About this exercise → Word for word, transcribe every line below.
"""
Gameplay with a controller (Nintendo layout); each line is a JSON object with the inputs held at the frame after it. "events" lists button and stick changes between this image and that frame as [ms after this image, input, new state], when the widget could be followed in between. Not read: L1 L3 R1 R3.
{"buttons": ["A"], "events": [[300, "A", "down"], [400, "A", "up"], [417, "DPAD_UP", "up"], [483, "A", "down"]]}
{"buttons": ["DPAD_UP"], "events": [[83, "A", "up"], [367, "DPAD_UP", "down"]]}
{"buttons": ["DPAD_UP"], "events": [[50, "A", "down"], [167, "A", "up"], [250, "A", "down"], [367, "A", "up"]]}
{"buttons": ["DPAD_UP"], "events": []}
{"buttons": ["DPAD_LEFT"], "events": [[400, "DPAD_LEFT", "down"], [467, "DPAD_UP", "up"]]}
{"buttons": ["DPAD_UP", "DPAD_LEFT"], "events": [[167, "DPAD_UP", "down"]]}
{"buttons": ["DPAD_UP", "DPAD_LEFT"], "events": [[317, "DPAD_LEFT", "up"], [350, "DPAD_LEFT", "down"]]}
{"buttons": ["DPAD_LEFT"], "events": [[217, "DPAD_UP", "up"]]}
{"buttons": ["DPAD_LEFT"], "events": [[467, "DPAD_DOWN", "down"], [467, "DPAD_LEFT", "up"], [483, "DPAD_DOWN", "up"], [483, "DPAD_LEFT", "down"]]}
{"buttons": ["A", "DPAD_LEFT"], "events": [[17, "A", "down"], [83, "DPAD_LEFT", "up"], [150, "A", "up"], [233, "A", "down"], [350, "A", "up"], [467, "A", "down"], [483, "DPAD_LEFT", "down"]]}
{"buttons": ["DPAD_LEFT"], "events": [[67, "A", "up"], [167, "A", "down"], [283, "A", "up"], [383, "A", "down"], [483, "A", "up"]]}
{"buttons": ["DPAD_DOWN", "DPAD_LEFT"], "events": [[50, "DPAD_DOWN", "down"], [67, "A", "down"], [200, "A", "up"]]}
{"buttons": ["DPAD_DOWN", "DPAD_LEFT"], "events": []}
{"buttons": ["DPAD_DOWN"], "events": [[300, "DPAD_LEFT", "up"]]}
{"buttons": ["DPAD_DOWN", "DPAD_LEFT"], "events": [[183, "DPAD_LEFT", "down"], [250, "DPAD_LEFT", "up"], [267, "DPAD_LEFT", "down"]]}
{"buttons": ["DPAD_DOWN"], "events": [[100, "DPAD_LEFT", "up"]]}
"""
Reply →
Gameplay with a controller (Nintendo layout); each line is a JSON object with the inputs held at the frame after it. "events" lists button and stick changes between this image and that frame as [ms after this image, input, new state], when the widget could be followed in between. Not read: L1 L3 R1 R3.
{"buttons": ["A"], "events": [[300, "A", "down"], [400, "A", "up"], [417, "DPAD_UP", "up"], [483, "A", "down"]]}
{"buttons": ["DPAD_UP"], "events": [[83, "A", "up"], [367, "DPAD_UP", "down"]]}
{"buttons": ["DPAD_UP"], "events": [[50, "A", "down"], [167, "A", "up"], [250, "A", "down"], [367, "A", "up"]]}
{"buttons": ["DPAD_UP"], "events": []}
{"buttons": ["DPAD_LEFT"], "events": [[400, "DPAD_LEFT", "down"], [467, "DPAD_UP", "up"]]}
{"buttons": ["DPAD_UP", "DPAD_LEFT"], "events": [[167, "DPAD_UP", "down"]]}
{"buttons": ["DPAD_UP", "DPAD_LEFT"], "events": [[317, "DPAD_LEFT", "up"], [350, "DPAD_LEFT", "down"]]}
{"buttons": ["DPAD_LEFT"], "events": [[217, "DPAD_UP", "up"]]}
{"buttons": ["DPAD_LEFT"], "events": [[467, "DPAD_DOWN", "down"], [467, "DPAD_LEFT", "up"], [483, "DPAD_DOWN", "up"], [483, "DPAD_LEFT", "down"]]}
{"buttons": ["A", "DPAD_LEFT"], "events": [[17, "A", "down"], [83, "DPAD_LEFT", "up"], [150, "A", "up"], [233, "A", "down"], [350, "A", "up"], [467, "A", "down"], [483, "DPAD_LEFT", "down"]]}
{"buttons": ["DPAD_LEFT"], "events": [[67, "A", "up"], [167, "A", "down"], [283, "A", "up"], [383, "A", "down"], [483, "A", "up"]]}
{"buttons": ["DPAD_DOWN", "DPAD_LEFT"], "events": [[50, "DPAD_DOWN", "down"], [67, "A", "down"], [200, "A", "up"]]}
{"buttons": ["DPAD_DOWN", "DPAD_LEFT"], "events": []}
{"buttons": ["DPAD_DOWN"], "events": [[300, "DPAD_LEFT", "up"]]}
{"buttons": ["DPAD_DOWN", "DPAD_LEFT"], "events": [[183, "DPAD_LEFT", "down"], [250, "DPAD_LEFT", "up"], [267, "DPAD_LEFT", "down"]]}
{"buttons": ["DPAD_DOWN"], "events": [[100, "DPAD_LEFT", "up"]]}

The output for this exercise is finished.